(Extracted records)
- - - - - - -

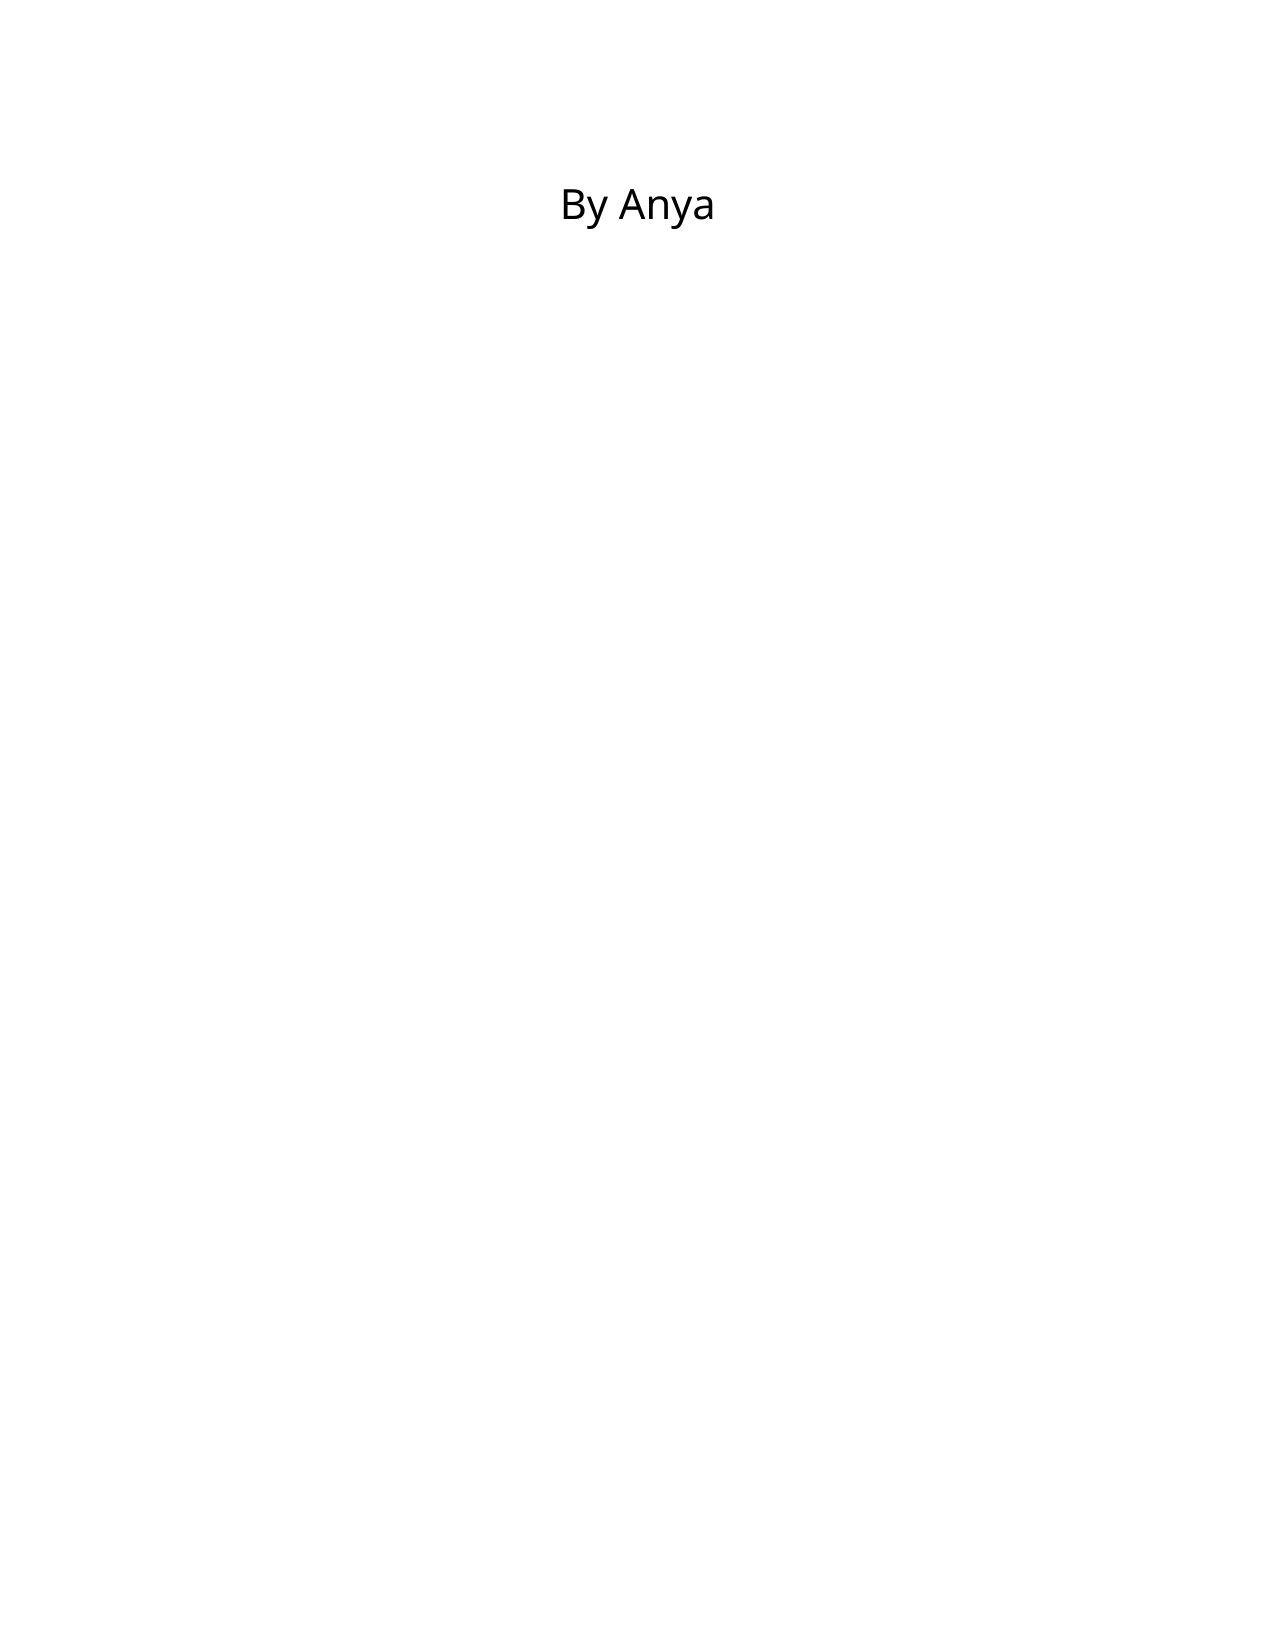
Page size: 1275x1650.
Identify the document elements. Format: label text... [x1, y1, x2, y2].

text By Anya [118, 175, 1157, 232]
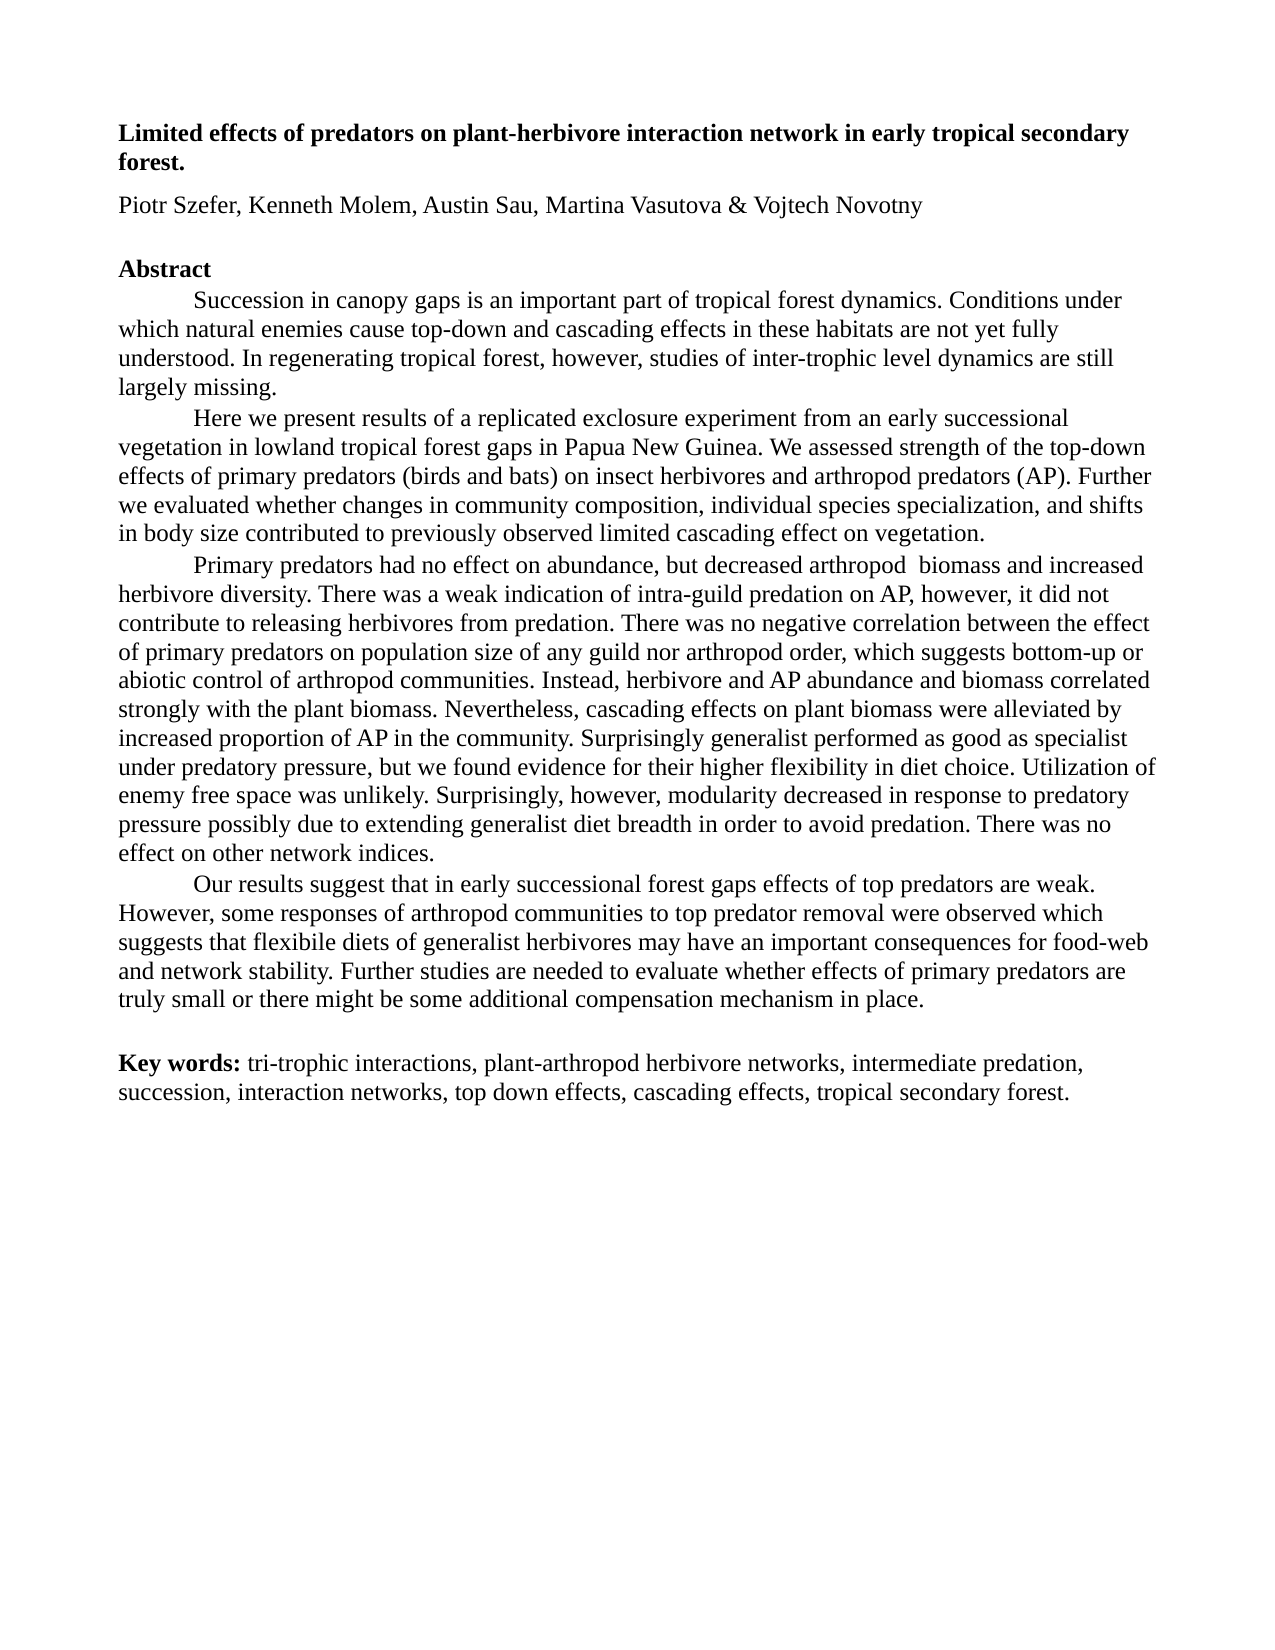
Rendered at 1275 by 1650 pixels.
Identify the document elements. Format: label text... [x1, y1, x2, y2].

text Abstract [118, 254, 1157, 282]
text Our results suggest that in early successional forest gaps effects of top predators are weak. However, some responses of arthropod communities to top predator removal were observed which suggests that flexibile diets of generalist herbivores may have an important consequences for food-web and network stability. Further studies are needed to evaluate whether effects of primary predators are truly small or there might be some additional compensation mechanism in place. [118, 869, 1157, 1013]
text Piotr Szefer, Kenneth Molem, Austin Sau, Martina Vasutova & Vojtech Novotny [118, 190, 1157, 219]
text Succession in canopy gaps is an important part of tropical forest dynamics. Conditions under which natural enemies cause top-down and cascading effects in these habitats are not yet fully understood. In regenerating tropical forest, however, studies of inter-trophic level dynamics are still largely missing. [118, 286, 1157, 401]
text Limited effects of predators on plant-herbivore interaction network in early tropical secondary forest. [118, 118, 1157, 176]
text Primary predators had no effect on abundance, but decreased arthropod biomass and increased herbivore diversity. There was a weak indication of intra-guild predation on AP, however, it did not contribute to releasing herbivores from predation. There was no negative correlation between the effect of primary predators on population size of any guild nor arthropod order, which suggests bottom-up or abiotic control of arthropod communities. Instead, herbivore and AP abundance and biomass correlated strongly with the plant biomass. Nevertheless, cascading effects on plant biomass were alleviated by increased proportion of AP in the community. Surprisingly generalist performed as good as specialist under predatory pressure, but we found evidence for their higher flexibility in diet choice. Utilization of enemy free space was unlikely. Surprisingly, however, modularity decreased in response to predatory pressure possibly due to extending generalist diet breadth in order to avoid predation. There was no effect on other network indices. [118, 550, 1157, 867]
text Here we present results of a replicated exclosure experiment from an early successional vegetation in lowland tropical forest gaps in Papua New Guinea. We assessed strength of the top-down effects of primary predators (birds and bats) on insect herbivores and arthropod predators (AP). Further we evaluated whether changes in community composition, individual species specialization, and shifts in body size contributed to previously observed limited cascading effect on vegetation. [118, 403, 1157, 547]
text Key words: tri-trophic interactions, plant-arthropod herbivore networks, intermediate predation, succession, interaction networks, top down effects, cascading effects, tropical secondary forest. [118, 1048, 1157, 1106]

- - - - - - -

Requirements ->
Count the lines of the rows above that contain the string "size", treating uppercase and lowercase as different. Give only the number.

The output ->
3